YOUR ASSIGNMENT:
Copy every item below word for word, leaving out the pictures.

Data extracted from a collection
════════

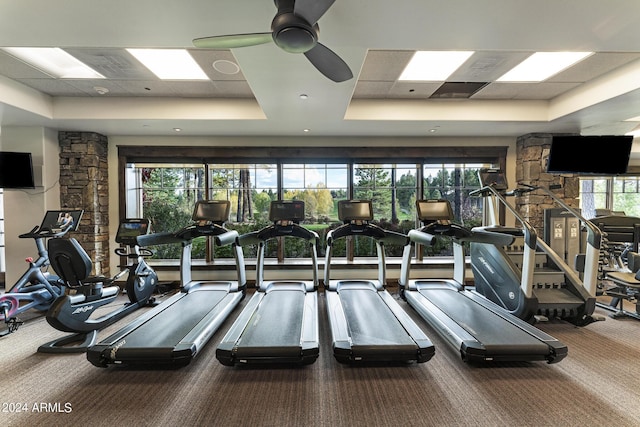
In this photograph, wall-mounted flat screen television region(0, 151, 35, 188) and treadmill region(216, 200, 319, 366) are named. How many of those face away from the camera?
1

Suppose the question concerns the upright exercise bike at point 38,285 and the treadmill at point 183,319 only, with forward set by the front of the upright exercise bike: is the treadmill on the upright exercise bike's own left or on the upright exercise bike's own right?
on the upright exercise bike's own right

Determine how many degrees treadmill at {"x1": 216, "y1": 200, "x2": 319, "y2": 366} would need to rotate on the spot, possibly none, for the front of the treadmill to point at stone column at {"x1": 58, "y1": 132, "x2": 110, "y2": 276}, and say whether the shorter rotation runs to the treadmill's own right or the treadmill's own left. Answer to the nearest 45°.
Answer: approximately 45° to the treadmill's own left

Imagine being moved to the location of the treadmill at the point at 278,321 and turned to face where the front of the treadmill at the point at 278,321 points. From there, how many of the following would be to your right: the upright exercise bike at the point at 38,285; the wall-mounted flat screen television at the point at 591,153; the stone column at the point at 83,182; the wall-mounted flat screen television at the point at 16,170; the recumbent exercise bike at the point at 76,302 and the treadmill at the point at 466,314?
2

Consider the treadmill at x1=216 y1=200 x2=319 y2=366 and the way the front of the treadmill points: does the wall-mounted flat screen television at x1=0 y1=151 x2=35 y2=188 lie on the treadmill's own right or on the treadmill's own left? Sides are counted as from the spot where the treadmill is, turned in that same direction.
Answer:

════════

EXERCISE OUTPUT:
In this photograph, wall-mounted flat screen television region(0, 151, 35, 188) and treadmill region(216, 200, 319, 366) are named. How many of those face away from the camera?
1

Suppose the question concerns the upright exercise bike at point 38,285 and the treadmill at point 183,319 only, with forward set by the front of the upright exercise bike: is the treadmill on the upright exercise bike's own left or on the upright exercise bike's own right?
on the upright exercise bike's own right

Determine how many degrees treadmill at {"x1": 216, "y1": 200, "x2": 319, "y2": 366} would need to rotate on the spot, possibly none, for the front of the treadmill to point at stone column at {"x1": 58, "y1": 132, "x2": 110, "y2": 276}, and say whether the shorter rotation runs to the treadmill's own right or the treadmill's own left. Answer to the nearest 45°.
Answer: approximately 45° to the treadmill's own left

Imagine being moved to the location of the treadmill at the point at 278,321 and turned to face where the front of the treadmill at the point at 278,321 points. From there, how many of the following would be to your right: the upright exercise bike at the point at 38,285; the wall-mounted flat screen television at the point at 591,153; the stone column at the point at 83,182; the wall-mounted flat screen television at the point at 16,170; the recumbent exercise bike at the point at 76,302 and the treadmill at the point at 466,314?
2

Consider the treadmill at x1=216 y1=200 x2=319 y2=366 and the way the front of the treadmill points: does the wall-mounted flat screen television at x1=0 y1=151 x2=35 y2=188 lie on the treadmill's own right or on the treadmill's own left? Sides are counted as from the spot where the treadmill is, turned in that same direction.
Answer:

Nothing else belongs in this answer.